Cuando, más tarde, fue suspendido Triunfo, hubo dos obispos que lo apoyaron decididamente -a instancias mías-: Mauro Rubio, que lo era de Salamanca, y -sobre todo- Antonio Palenzuela, de Segovia. En cambio, en 1966 yo me había encontrado casi solo ante el peligro: el obispo de Lérida quería condenar públicamente los artículos de Triunfo, y hubo un solo obispo que me defendió en aquella conferencia episcopal. Después, Vicente Rubio Puchol -de Santander- y Gabino Díaz Merchán -de Oviedo- me animaron a no desfallecer y seguir mi conciencia, si bien no estaban totalmente de acuerdo con algunas de mis ideas.

Algunos se preguntarán qué repercusión tenían esas ideas religiosas de avance en los lectores de Triunfo. Su interés lo demuestra la avalancha de cartas que se recibieron en la época conciliar y posconciliar. Era frencuente recibir cartas que decían: "Soy ateo, pero me interesan mucho sus abiertas ideas; en este país, en el que tanto he sufrido por su cerrazón religiosa". Una dirigente de Acción Católica llegó a confesarme que el posconcilio la había llevado al ateísmo, por desilusión hacia nuestra Iglesia, pero que la lectura de Triunfo la había hecho recuperar la fe, aunque una nueva fe, más abierta. Un católico condenado a muerte por sus ideas políticas pudo mandarme una misiva, y me contaba que su mujer le llevaba mis artículos para ayudarle a morir con dignidad y esperanza; artículos que -me contaba- leían con avidez los demás condenados a muerte de su galería, a pesar de no ser creyentes. Entonces fue cuando descubrí la España oculta y silenciosa, cuya voz no hicimos sino catalizar y servir de amanuenses mis compañeros y yo en Triunfo.

Última renovación

Hoy las cosas externas han cambiado mucho. Y la renovación que Triunfo en los últimos tiempos intentó no fue captada favorablemente por la gente.

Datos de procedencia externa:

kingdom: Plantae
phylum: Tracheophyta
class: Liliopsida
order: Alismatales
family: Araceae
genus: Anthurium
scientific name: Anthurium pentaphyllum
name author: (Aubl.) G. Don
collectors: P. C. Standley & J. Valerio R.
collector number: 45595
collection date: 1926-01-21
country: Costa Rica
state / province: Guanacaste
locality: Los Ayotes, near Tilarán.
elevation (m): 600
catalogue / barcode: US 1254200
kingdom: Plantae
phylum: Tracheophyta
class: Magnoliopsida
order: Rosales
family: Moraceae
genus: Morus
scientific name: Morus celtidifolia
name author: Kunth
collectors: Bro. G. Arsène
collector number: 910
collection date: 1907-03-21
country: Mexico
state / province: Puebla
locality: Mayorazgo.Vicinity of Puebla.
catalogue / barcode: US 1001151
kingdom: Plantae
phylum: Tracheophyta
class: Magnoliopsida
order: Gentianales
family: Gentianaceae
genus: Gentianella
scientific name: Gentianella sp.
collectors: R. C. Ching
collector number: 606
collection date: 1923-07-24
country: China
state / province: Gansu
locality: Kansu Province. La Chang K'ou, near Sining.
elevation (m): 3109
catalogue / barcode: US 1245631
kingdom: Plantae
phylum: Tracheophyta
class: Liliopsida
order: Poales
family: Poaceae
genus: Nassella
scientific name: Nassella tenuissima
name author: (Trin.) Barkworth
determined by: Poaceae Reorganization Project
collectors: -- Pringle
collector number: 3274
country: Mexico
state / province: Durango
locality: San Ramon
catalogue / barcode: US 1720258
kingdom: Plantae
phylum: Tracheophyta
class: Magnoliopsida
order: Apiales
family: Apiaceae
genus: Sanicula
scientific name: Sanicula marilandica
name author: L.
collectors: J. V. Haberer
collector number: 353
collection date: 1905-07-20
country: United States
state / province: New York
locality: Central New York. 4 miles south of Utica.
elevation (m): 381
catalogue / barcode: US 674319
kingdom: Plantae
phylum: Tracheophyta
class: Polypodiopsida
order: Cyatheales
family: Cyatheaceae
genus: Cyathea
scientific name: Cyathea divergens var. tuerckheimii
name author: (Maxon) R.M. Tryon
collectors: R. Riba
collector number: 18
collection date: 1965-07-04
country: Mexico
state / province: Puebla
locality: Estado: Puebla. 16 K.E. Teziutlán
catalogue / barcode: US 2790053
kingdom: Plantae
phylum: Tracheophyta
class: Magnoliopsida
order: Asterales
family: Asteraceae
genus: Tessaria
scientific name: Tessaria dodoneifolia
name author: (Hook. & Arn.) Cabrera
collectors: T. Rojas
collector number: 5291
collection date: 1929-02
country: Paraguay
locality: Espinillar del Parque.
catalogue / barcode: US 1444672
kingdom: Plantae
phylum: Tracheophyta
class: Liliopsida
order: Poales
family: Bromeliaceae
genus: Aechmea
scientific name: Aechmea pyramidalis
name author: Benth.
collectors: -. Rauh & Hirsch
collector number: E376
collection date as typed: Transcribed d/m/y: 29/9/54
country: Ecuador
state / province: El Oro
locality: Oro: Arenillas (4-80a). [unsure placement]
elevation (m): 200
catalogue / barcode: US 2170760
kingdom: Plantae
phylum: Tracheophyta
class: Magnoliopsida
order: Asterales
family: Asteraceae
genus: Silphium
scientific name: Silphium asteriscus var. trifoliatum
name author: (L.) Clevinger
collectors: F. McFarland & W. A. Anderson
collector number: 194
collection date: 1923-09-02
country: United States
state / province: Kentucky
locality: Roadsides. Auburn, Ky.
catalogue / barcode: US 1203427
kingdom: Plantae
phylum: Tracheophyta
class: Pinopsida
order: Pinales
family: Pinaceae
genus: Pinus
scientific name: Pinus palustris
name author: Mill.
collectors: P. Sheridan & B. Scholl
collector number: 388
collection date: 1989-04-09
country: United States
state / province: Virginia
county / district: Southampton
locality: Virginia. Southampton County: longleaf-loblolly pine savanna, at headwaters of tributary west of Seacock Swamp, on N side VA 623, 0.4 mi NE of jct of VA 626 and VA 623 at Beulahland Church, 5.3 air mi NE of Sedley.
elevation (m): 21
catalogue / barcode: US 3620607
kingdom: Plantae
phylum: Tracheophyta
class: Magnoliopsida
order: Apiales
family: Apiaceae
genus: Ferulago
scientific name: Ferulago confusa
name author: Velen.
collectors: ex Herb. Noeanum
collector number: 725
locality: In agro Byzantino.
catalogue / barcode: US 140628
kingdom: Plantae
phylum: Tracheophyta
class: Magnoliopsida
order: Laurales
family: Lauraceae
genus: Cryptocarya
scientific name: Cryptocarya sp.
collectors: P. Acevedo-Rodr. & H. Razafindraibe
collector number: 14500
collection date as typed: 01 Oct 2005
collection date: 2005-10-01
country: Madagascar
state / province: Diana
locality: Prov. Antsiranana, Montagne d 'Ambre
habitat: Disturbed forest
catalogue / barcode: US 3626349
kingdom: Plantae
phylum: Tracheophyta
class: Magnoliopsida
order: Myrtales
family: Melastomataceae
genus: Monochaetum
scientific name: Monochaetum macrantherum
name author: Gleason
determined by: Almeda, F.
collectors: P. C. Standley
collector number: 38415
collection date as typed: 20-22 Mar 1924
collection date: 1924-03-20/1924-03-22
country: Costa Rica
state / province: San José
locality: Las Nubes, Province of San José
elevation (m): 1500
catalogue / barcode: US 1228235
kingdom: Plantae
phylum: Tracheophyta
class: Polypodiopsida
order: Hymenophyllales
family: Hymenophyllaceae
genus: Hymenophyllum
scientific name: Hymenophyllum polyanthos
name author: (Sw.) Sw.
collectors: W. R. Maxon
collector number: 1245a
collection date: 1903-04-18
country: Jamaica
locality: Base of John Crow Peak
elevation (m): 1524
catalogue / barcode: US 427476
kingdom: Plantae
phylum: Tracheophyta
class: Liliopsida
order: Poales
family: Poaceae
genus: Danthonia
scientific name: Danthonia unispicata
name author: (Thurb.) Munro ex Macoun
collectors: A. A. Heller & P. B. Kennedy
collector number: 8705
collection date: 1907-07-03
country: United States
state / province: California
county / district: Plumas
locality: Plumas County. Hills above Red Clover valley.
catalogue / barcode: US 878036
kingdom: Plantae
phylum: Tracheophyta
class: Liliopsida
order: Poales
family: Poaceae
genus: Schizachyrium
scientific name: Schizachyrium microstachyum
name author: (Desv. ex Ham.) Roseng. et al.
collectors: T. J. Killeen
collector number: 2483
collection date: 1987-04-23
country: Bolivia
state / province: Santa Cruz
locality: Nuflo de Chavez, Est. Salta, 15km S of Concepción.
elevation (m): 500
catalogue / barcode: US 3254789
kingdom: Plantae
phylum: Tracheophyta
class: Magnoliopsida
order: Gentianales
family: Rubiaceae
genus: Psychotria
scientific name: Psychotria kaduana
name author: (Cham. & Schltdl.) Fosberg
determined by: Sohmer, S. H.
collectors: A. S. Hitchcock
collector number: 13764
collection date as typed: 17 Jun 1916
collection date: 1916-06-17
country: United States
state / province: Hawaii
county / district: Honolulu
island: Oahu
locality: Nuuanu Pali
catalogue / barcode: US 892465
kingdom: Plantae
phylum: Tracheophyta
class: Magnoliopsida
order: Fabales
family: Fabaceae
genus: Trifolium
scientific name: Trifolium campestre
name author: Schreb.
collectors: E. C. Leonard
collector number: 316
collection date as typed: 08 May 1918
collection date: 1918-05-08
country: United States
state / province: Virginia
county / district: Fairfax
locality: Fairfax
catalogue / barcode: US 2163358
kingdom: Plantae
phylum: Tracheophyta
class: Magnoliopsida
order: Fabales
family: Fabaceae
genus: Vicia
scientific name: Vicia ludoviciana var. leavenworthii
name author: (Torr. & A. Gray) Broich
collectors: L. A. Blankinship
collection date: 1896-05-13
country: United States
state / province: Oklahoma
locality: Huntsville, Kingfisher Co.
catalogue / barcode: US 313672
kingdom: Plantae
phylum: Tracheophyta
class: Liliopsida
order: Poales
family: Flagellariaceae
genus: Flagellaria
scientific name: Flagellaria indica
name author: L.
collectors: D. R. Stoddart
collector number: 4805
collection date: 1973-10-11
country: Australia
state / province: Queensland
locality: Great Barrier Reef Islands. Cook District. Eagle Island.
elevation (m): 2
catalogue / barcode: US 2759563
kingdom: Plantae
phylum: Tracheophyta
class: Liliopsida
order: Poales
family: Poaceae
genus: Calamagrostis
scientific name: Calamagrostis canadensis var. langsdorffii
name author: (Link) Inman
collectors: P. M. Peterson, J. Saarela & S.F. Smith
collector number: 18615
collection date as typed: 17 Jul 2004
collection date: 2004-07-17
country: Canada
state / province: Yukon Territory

El hecho es que esos veintiún años han sido una etapa importante para el país, y que el Triunfo de Haro, Tecglen, de Monleón, de Eduardo Rico, de Carandell, de César Alonso, de Víctor Márquez, de José María Moreno Galván, de Vázquez Montalbán, de Diego Galán, de Fernando Lara, de Ramón Chao y de otros amigos de aquella época, difícilmente gloriosa, marcó no sólo a sus lectores, sino también me marcó a mí y me hizo lo que nunca había sospechado: un periodista, un escritor y un conferenciante de algo que sigue interesando a los españoles, como me lo demuestran hoy muchos de ellos desde los más apartados e insospechados lugares del país: una inquietud profunda en sus vidas, que los creyentes llamamos religiosa y los no creyentes ideal. Y España necesita, a pesar de todo, este mensaje.

Enrique Miret Magdalena es escritor especializado en temas religiosos.